* **Exercise prompt**
Copy out, unchanged, the part of the Nathan Cummings Foundation text below that starts with "- Expenses: $30.9" and goes on through "of Jewish causes.".

* **Passage for review**
= = = =

The Nathan Cummings Foundation
- Founded: 1949; 77 years ago
- Founder: Nathan Cummings
- Type: Non-operating private foundation (IRS exemption status): 501(c)(3)
- Location(s): 475 Tenth Avenue New York, NY;
- Method: Donations and grants
- Key people: Sharon Alpert, President & CEO
- Revenue: $16.2 million (2024)
- Expenses: $30.9 million (2024)
- Endowment: US$483 million

= Nathan Cummings Foundation =

The Nathan Cummings Foundation was endowed by Nathan Cummings (1896-1985), founder of Consolidated Foods, later renamed Sara Lee. Cummings was also a prominent art collector and supporter of Jewish causes.

In his lifetime, Cummings made contributions to hospitals, universities, and the arts. His endowment created the Nathan Cummings Arts Center at Stanford University and the Joanne and Nathan Cummings Art Center at Connecticut College in New London. He made major contributions to the National Gallery of Art in Washington DC, to the Metropolitan Museum of Art, New York, and to the Art Institute of Chicago. The foundation received most of his estate (then estimated at $500 million) upon his death in 1985.

== Shareholder activism ==
The Nathan Cummings Foundation is one of eight institutional investors represented by the Shareholder Rights Projects, which worked to present shareholder declassification proposals in S&P 500 annual meetings.'

The foundation supports organizations active in the areas of environmental justice, climate justice, economic justice, and racial justice. As of July 2024, the foundation’s portfolio was 90% impact, with 10% of assets in neutral positions (such as cash).

= = = =

* **Listed entries**

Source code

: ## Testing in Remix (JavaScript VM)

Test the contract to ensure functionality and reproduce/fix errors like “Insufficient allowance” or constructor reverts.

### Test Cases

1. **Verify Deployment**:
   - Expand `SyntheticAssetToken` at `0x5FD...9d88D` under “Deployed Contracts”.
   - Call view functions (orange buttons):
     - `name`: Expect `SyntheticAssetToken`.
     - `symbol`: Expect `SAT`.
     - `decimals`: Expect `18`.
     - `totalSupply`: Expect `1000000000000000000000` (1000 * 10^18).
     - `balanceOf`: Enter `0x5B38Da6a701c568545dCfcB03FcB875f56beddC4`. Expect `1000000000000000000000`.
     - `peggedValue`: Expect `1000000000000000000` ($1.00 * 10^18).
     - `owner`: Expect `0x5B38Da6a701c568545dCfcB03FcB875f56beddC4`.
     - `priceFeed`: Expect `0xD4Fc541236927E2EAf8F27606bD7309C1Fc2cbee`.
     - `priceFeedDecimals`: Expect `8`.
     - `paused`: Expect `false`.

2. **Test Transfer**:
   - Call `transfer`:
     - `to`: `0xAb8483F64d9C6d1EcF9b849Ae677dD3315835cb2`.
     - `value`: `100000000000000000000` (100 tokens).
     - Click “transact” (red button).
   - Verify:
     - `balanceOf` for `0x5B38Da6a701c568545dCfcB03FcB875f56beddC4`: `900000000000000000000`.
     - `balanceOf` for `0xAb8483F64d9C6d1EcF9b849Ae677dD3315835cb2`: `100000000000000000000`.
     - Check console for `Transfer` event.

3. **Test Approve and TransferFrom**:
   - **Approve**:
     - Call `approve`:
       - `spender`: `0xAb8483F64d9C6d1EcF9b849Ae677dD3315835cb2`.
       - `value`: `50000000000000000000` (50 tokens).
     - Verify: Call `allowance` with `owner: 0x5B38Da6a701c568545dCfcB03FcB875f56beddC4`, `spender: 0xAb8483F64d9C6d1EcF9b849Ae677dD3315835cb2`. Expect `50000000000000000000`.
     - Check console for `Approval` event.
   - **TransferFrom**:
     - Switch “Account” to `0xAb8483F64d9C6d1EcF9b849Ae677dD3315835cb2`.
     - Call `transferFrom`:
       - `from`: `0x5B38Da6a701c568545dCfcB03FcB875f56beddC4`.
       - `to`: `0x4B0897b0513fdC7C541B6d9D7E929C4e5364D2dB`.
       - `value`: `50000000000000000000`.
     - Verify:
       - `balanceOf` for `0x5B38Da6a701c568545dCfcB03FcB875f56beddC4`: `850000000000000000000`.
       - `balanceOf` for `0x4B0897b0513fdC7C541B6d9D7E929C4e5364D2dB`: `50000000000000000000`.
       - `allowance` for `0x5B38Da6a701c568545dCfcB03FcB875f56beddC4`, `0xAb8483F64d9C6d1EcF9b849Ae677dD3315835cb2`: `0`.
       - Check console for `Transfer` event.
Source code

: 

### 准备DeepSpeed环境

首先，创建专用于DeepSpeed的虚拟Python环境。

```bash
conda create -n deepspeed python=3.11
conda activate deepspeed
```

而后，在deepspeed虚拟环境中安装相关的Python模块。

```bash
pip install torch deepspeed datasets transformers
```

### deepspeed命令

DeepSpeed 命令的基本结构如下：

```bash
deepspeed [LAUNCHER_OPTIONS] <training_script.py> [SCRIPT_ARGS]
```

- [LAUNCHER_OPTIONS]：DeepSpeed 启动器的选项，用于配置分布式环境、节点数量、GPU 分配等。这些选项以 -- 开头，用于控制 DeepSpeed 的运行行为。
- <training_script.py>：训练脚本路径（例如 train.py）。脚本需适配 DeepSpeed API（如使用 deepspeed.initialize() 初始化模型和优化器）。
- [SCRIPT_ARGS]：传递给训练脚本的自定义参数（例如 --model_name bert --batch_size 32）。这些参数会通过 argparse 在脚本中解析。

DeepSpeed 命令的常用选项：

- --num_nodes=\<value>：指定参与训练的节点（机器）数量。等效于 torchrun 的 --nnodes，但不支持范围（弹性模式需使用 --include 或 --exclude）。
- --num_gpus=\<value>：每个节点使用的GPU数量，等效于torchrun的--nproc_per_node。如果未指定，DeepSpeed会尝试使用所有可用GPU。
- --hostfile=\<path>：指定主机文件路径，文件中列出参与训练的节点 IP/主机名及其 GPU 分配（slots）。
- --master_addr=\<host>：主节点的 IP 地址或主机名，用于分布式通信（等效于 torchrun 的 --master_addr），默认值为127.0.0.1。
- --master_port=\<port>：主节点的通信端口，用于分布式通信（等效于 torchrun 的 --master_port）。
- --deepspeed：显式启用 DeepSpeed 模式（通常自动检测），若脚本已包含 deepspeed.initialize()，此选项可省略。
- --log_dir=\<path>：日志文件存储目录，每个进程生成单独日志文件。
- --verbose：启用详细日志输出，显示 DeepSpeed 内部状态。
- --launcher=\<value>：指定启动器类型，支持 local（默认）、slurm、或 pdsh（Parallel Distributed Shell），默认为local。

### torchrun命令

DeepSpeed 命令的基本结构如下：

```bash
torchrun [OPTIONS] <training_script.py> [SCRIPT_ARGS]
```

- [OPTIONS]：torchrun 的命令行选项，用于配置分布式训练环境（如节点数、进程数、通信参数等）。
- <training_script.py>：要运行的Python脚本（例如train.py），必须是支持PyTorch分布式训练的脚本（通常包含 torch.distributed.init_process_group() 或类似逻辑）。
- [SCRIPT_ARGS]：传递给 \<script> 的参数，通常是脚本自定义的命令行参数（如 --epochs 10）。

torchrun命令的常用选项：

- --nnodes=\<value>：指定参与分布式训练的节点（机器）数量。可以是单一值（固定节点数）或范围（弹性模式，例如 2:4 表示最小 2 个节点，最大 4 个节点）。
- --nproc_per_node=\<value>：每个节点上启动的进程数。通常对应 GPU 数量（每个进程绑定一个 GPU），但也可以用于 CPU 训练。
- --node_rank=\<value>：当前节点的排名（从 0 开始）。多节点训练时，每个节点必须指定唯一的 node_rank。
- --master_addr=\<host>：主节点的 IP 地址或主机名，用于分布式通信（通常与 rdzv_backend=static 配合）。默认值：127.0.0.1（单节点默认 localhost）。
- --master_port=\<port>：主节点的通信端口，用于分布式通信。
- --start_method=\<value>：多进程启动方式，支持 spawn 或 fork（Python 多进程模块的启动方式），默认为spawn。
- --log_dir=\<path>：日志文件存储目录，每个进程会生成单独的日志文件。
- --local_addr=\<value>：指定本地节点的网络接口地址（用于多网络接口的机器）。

= = = =

* **Task output**
- Expenses: $30.9 million (2024)
- Endowment: US$483 million

= Nathan Cummings Foundation =

The Nathan Cummings Foundation was endowed by Nathan Cummings (1896-1985), founder of Consolidated Foods, later renamed Sara Lee. Cummings was also a prominent art collector and supporter of Jewish causes.